Items from a dataset:
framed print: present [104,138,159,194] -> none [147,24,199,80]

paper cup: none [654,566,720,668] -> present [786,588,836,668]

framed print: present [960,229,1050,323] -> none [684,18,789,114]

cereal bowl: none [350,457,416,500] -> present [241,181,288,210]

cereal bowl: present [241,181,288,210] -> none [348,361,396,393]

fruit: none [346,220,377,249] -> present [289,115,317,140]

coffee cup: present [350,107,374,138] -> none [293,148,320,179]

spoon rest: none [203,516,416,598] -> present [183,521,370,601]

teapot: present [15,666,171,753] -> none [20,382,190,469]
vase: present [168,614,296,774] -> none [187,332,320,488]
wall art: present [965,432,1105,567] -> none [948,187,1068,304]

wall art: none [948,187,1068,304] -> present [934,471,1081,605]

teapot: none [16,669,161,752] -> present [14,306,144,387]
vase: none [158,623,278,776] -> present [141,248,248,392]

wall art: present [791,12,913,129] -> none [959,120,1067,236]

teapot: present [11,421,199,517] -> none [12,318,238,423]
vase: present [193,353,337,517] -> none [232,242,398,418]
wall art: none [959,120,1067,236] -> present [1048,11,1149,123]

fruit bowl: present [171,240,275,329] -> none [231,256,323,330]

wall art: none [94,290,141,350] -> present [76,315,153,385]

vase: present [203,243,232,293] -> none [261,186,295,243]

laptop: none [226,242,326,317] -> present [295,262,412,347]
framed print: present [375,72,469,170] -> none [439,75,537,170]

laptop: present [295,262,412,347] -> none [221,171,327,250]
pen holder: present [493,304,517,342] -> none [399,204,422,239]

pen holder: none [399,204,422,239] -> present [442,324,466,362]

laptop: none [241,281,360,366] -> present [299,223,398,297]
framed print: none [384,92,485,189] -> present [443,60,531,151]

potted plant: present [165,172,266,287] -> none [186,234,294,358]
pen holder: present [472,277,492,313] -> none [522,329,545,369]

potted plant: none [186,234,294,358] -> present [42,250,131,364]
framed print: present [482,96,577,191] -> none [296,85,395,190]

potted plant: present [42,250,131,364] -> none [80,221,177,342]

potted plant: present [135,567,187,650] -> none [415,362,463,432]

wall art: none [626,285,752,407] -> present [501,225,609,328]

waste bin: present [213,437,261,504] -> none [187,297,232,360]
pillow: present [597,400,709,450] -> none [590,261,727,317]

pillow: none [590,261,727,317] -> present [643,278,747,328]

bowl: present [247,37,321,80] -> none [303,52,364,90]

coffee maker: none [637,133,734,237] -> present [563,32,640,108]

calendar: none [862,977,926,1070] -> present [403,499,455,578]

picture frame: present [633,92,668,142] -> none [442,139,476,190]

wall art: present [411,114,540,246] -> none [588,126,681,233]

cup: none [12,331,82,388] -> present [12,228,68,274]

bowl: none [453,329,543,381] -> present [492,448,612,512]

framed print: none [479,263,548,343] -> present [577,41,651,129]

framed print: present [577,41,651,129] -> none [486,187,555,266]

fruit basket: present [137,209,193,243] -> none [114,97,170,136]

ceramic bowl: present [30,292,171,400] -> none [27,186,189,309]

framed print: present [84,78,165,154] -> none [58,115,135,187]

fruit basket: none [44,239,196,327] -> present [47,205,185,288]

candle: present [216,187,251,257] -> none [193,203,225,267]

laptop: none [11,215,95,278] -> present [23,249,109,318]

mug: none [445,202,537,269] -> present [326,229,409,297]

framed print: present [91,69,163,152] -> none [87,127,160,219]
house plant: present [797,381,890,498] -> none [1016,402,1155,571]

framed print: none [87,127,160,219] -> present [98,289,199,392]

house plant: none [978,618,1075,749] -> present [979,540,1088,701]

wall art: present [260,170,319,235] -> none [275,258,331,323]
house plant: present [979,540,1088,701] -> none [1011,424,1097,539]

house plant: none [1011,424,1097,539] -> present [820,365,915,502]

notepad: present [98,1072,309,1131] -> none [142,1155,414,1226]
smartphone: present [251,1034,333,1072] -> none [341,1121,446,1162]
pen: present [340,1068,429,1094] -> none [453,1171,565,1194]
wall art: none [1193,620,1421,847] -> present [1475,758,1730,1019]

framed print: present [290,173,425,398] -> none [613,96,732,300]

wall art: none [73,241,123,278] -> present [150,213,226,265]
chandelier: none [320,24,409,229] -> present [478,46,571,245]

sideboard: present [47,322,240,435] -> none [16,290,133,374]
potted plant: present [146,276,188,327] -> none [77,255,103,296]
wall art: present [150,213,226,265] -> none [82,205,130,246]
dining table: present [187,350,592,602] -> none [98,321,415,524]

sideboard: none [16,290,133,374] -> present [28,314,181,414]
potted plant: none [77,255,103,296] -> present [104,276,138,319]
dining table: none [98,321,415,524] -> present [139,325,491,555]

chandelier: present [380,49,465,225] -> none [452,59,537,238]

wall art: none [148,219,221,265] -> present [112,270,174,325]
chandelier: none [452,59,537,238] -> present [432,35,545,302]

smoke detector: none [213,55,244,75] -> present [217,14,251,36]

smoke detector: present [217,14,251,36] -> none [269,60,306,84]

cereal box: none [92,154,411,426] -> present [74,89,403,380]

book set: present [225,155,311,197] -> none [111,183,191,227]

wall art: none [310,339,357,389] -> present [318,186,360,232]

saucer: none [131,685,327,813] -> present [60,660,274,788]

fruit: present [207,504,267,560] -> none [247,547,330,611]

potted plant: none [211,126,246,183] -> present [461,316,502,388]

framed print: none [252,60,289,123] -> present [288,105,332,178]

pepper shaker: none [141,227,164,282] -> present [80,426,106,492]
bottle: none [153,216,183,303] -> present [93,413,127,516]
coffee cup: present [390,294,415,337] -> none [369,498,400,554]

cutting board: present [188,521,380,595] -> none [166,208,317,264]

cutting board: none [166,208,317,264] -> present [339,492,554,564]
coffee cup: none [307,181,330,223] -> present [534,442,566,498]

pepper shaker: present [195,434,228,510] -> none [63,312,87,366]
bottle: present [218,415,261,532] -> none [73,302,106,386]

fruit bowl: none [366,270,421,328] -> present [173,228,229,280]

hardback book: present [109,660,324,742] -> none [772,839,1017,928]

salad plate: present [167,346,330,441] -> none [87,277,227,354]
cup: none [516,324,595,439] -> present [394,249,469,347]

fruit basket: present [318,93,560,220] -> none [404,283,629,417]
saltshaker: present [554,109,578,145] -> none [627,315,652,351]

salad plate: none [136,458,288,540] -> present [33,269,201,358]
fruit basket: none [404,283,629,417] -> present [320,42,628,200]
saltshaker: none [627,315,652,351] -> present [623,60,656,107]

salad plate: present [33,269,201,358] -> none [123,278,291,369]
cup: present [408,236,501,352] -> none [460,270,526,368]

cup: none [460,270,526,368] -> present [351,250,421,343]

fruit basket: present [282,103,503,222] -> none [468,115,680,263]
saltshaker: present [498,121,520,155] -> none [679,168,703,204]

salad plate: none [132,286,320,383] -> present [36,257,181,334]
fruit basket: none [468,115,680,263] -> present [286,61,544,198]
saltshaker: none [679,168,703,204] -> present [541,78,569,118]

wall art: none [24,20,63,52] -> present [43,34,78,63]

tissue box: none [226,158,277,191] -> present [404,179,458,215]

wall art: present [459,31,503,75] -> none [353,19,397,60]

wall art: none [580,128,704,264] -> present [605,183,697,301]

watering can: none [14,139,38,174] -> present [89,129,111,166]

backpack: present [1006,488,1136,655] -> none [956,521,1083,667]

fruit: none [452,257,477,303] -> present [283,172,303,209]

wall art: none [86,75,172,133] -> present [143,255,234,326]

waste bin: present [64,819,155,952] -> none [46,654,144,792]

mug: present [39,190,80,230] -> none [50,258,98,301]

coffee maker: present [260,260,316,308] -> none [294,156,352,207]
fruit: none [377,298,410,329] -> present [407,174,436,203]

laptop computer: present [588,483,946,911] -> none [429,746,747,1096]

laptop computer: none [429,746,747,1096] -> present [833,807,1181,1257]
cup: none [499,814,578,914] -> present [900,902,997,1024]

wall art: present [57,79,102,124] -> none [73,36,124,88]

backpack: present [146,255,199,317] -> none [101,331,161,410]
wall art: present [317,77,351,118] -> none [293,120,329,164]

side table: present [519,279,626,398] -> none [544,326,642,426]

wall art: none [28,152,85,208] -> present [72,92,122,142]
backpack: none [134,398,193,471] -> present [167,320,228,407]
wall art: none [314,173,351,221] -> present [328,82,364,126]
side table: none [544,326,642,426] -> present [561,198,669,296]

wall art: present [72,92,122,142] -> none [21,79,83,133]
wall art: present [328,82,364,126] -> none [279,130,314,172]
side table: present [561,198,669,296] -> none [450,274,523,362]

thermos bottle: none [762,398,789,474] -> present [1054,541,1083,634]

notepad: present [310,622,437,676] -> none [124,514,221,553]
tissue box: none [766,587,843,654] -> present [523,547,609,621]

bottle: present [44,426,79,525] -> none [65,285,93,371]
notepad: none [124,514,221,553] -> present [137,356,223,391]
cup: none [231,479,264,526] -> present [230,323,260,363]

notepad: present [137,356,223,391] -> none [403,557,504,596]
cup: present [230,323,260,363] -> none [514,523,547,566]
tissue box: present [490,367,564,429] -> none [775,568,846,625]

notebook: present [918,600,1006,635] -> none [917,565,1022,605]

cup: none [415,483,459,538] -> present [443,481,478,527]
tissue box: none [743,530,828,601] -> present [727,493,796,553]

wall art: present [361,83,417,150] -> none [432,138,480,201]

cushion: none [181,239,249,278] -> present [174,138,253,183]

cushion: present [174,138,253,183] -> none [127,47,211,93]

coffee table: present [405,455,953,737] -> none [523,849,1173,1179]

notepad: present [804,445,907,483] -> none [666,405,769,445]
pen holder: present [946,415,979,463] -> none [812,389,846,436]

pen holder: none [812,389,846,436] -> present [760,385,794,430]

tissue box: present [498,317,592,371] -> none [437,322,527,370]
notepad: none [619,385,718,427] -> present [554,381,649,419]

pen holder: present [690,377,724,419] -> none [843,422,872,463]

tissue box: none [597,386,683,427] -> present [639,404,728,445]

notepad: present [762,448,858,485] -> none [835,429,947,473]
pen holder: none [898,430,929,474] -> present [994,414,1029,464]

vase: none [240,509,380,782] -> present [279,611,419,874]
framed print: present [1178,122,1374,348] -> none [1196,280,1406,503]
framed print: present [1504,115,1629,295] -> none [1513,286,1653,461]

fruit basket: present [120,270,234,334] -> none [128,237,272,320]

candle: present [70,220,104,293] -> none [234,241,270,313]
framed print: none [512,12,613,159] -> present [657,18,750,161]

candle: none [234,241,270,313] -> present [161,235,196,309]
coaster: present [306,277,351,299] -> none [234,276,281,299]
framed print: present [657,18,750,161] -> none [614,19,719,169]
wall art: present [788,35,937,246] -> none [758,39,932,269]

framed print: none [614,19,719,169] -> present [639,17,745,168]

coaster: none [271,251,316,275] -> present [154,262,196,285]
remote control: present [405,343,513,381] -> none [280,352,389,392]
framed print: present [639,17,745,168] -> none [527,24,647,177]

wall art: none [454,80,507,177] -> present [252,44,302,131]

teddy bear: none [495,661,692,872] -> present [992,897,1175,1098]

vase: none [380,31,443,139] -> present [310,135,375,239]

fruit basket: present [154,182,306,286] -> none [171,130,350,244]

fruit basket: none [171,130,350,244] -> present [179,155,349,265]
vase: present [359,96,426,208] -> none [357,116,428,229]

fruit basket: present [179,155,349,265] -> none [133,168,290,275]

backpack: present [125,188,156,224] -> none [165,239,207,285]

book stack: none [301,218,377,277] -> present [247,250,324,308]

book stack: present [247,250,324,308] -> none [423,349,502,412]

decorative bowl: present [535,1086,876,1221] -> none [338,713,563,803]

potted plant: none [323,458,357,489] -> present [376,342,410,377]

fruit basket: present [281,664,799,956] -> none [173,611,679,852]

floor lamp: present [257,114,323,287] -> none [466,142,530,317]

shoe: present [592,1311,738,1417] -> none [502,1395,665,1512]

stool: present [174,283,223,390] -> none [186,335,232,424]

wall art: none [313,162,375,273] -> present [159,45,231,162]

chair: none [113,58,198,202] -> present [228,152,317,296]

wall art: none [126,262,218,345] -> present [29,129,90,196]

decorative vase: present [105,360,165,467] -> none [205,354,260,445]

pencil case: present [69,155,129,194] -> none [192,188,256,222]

* EXERCISE DESCRIPTION: All that belongs in your answer is the stretch of entries above from the line with "pen holder: none [399,204,422,239]" through the line with "cup: none [12,331,82,388]", printed exactly.

* ANSWER:
pen holder: none [399,204,422,239] -> present [442,324,466,362]

laptop: none [241,281,360,366] -> present [299,223,398,297]
framed print: none [384,92,485,189] -> present [443,60,531,151]

potted plant: present [165,172,266,287] -> none [186,234,294,358]
pen holder: present [472,277,492,313] -> none [522,329,545,369]

potted plant: none [186,234,294,358] -> present [42,250,131,364]
framed print: present [482,96,577,191] -> none [296,85,395,190]

potted plant: present [42,250,131,364] -> none [80,221,177,342]

potted plant: present [135,567,187,650] -> none [415,362,463,432]

wall art: none [626,285,752,407] -> present [501,225,609,328]

waste bin: present [213,437,261,504] -> none [187,297,232,360]
pillow: present [597,400,709,450] -> none [590,261,727,317]

pillow: none [590,261,727,317] -> present [643,278,747,328]

bowl: present [247,37,321,80] -> none [303,52,364,90]

coffee maker: none [637,133,734,237] -> present [563,32,640,108]

calendar: none [862,977,926,1070] -> present [403,499,455,578]

picture frame: present [633,92,668,142] -> none [442,139,476,190]

wall art: present [411,114,540,246] -> none [588,126,681,233]

cup: none [12,331,82,388] -> present [12,228,68,274]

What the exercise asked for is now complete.